As Linda Fabiani said, in recent years we have debated Marie Curie’s great daffodil appeal annually. My memory is not as good as it used to be, but I recall that I have had the opportunity to take part in at least some of those debates. Indeed, I am fond of reminding colleagues that I think that I was the first MSP to host a Marie Curie blooming great tea party, with very kind donations of home baking. I will get that boast out of the way, because I am a modest sort of guy.
I thank Edward Mountain for sharing his story from his background—others may do the same. It was very moving.
I will recognise the origins of this fantastic charity in a slightly different way from others. A hospital in Hampstead named after Marie Curie was completed in 1930 and opened by the then Prime Minister, Stanley Baldwin. The hospital specialised in radiological treatment for women who suffered from a range of diseases, including cancer. The committee involved decided to retain the name Marie Curie in the charitable medical field. By 1950, the appeal that was launched had raised £30,000 and the Marie Curie Memorial Foundation was born. Today it is known simply as Marie Curie.
We recently celebrated international women’s day, which is a tribute to the power and contribution of women across the globe. One of those important women was certainly Marie Sklodowska Curie. Born in Poland, she became a French citizen by marriage. She was a Nobel prize-winning physicist—the first woman to win the award.
Marie Curie developed the theory of radioactivity, discovered polonium and radium—as Rona Mackay rightly pointed out—and developed them for use in mobile radiography units for troops during the first world war. However, her passion killed her. In 1934, at the age of 66, she died in France from an auto-immune disease that was caused by overexposure to radiation during her research.

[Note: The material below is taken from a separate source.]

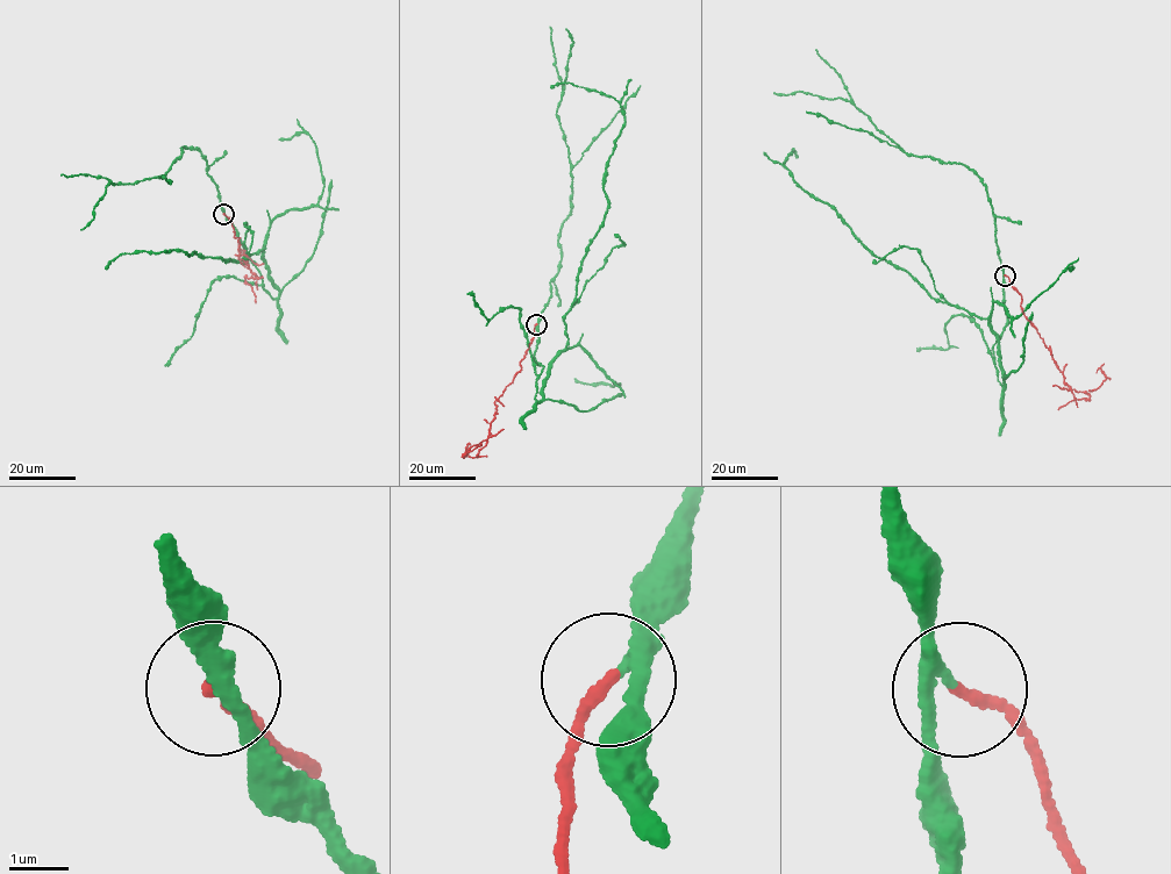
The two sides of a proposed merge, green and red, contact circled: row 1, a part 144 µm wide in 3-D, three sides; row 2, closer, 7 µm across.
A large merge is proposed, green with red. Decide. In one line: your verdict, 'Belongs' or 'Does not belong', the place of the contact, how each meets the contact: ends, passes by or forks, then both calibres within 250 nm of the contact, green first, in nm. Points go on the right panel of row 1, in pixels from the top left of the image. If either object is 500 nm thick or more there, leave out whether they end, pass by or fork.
Does not belong. Place: (1005, 276). At the ring green passes by. At the ring red ends. Thickness 240 nm (green) against 190 nm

She was a truly remarkable woman, and it is fitting that the charity that we are celebrating today carries her name as it conducts its vital work for people.

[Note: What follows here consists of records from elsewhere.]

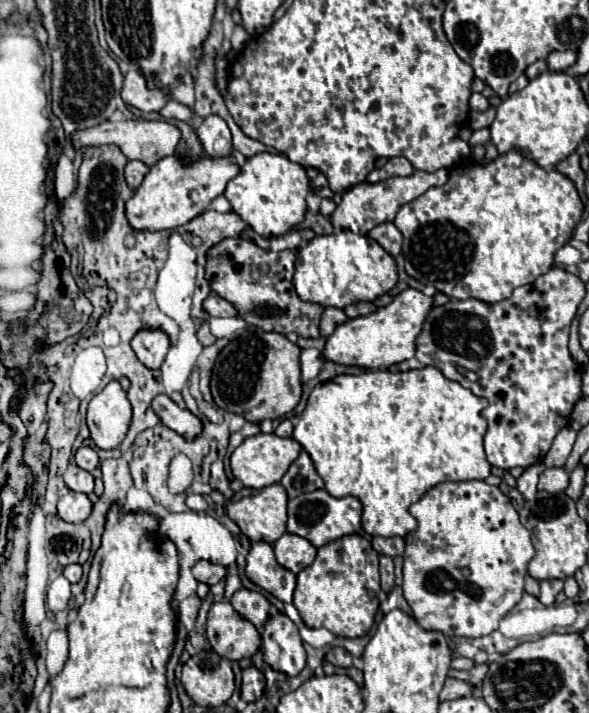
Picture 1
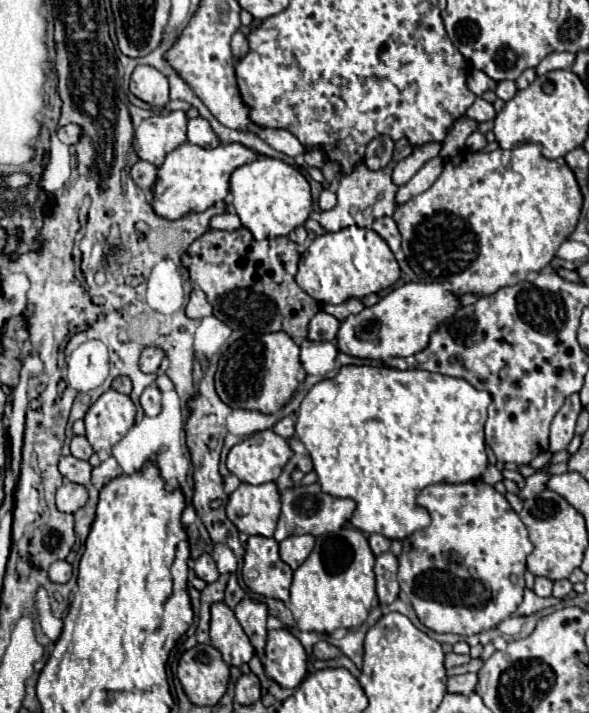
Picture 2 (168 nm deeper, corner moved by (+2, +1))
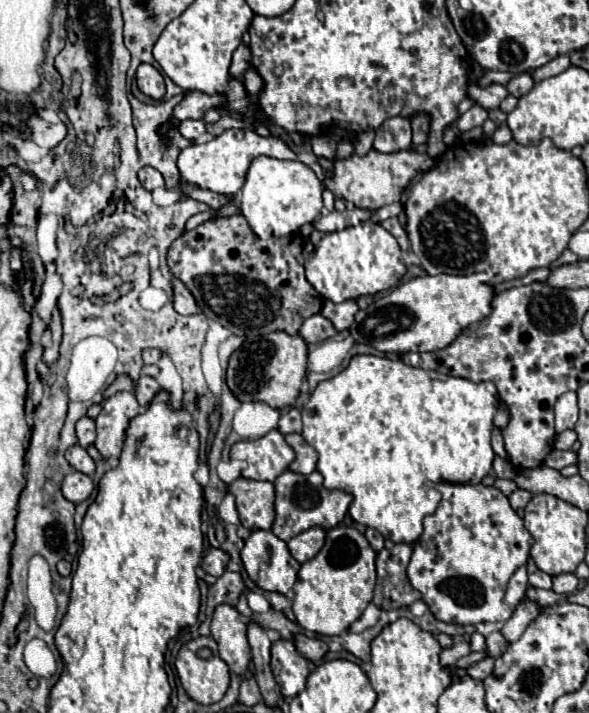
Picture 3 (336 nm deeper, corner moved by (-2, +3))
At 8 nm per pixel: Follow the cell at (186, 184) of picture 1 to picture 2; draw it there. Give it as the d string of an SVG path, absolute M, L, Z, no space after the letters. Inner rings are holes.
M193 143L179 145L171 153L167 153L165 161L157 167L157 181L153 185L153 199L151 199L151 207L153 207L155 215L159 215L163 219L169 219L169 221L175 221L175 219L181 219L181 217L185 217L189 213L203 213L203 211L207 211L217 201L223 201L227 197L227 193L229 193L229 175L237 167L241 167L241 165L245 165L245 163L257 159L257 157L259 155L255 151L251 151L251 149L247 149L247 147L239 145L239 143L219 145L215 149L203 149L203 147L193 145Z

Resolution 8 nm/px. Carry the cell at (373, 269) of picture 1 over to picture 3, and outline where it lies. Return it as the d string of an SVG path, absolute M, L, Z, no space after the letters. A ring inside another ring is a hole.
M363 221L357 227L327 233L311 259L305 263L307 281L333 303L357 299L361 295L375 295L393 289L405 275L405 263L397 239L379 223Z

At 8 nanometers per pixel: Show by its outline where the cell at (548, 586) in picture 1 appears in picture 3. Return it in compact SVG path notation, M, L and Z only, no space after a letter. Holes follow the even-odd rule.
M535 571L529 575L529 583L533 587L541 587L541 589L551 589L551 575L543 573L543 571Z

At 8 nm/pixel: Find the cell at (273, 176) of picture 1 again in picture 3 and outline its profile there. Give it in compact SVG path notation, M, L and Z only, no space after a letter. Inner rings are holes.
M257 157L249 167L245 185L241 189L241 213L247 219L247 223L251 225L251 229L261 239L267 239L269 233L273 237L283 237L283 235L297 233L305 223L313 223L319 217L319 213L323 209L321 193L323 193L321 181L313 173L313 169L307 167L305 163L301 163L301 161L279 161L273 157Z

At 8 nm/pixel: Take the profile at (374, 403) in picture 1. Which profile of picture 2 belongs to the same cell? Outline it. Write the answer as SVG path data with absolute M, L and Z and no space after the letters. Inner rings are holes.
M347 365L333 379L311 387L297 411L295 433L311 453L321 489L333 497L349 497L357 503L351 523L363 533L381 533L387 539L405 539L429 525L429 513L415 505L421 489L435 483L475 481L487 469L483 425L491 395L477 391L465 379L431 373L425 369L389 369Z

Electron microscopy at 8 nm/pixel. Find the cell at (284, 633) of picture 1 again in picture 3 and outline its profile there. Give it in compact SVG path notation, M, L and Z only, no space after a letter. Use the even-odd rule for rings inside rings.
M279 639L271 647L271 667L283 697L295 697L297 693L303 691L309 675L309 667L307 667L307 659L303 659L297 653L291 641Z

We are all aware of the work that the Marie Curie charity carries out in our constituencies and regions. All of us will know someone who goes through an end-of-life experience. That experience does not just affect one person but is a very difficult situation for the entire family. Marie Curie staff provide help and advice to people who are going through those experiences. The nurses provide free one-to-one nursing for patients with terminal illnesses, which can be overnight or even at very short notice—it is a very flexible service, reflecting the often unpredictable nature of terminal illness.
For many people, just knowing that the support is there is a great comfort. The families of terminally ill loved ones, who are juggling their own lives while sorting out the lives of their loved ones, also find the support a great help at that crucial time. I suspect that the Marie Curie services of its nurses will be required in this country and other places over the next few weeks, and probably in a way in which they have never been required for some time, as a result of the coronavirus. I will be thinking about the nurses, as they help us through the difficult days to come.
I will say a little about local fundraising. In my constituency, Marie Curie is blessed with a strong base of volunteers who raise funds from members of the public. The Stirling fundraising group has raised £42,000 since 2013—they are the fantastic volunteers who Linda Fabiani was quite right to concentrate on in her speech—through the efforts of the Marie Curie shop on the high street and fundraising activities in local supermarkets. They will be at Stirling farmers market in April.
Everyone deserves dignity and respect in their final days and hours. We should all consider what we can do to help through the great daffodil appeal. I thank everyone who is involved in the Marie Curie organisation for their amazing work.